January 9th, 2009 10:16 AM by Lehel Szucs

$7500 First-Time Homebuyer Income Tax Credit


Highlights
First time homebuyers who purchased a principal residence between 4/9/08 and 7/1/09 qualify for the tax credit.
The maximum credit is $7500 OR 10% of the purchase price if lower than a $75,000 sales price.
If home is purchased in 2009, homebuyer can elect to amend 2008 tax returns and claim a tax credit.
Tax credit is recaptured by the IRS.  It's really an interest-free loan paid back over a 15-year time period.
 
The following are not eligible for the tax credit:
Non-resident aliens
Buyers who finance home with tax-exempt mortgage bond programs
If property is disposed of before end of tax year
If property ceases to be principal residence before end of tax year
If property is acquired from a person who is related* to the homebuyer
*If modified Adjusted Gross income exceeds 95,000 (individual) or $170,000 (joint)
Credit phases out for individual Adjusted Gross Income between $75,000- $95,000, and between $150,000- $170,000 for joint filers
(Special rules apply for Washington D.C.)

Further Definitions
First Time Homebuyer - Not having ownership interest in a primary residence within the last 3 years.  It's from settlement date to settlement date; the date of the sales contract is irrelevant.
Loan Types - Not loan specific.  It applies to FHA, VA, Fannie, Freddie, and Non-Conforming.
Income Tax Credit - This is a tax CREDIT, not a tax deduction. It doesn't matter if the qualified homebuyer's entire tax burden is less than $7,500 or even $0.00.  However, tax returns must be filed to claim a refund.
House becomes Non-Owner Occupied - Once the home becomes non owner-occupied or sold, the remainder of the credit is called due.  If the borrower buys another primary residence within two years, they go back to the 15 year payback schedule.
Recapture sell home - The borrower doesn't have a pay back if they lose money on the home or the maximum total recapture, including what they've already paid, is limited to the actual gain when/if they sell the home.
Municipal Bond Loans - Not eligible.  If the borrower financed using a bond program such as the State Housing Program, etc., they do not qualify for this credit.

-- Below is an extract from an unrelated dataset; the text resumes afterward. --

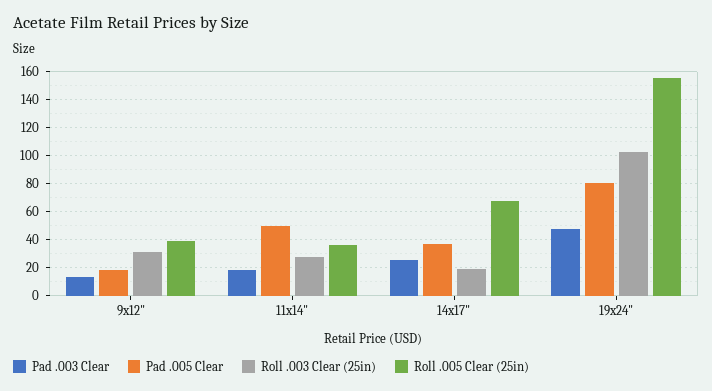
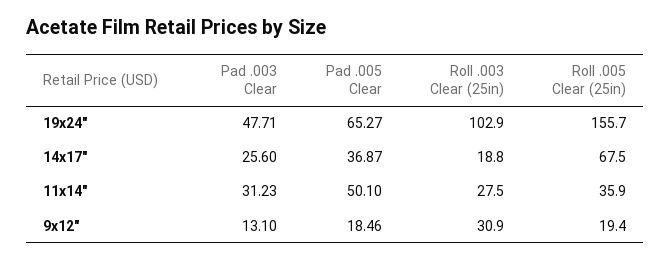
Roll .005 Clear (25in), 9x12": 40 -> 19.4
Pad .003 Clear, 11x14": 20 -> 31.23
Pad .005 Clear, 19x24": 80 -> 65.27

**Please discuss your specific tax situation with your accountant.  We do not offer tax advice, we simply provide you information to discuss with your tax advisor.

This is written and condensed from HR 3221, the ?Housing and Economic Recovery Act of 2008, which was signed into law by President Bush 7-30-08. This particular section is relative to IRS tax code. We have worked diligently to accurately analyze and make sense of the legislation to provide information that is trustworthy and of benefit to you, but none of the parties presenting this information is an attorney or an accountant and do not guarantee the interpretations. Any actions you choose to take on the information provided should first be approved by legal or financial counsel.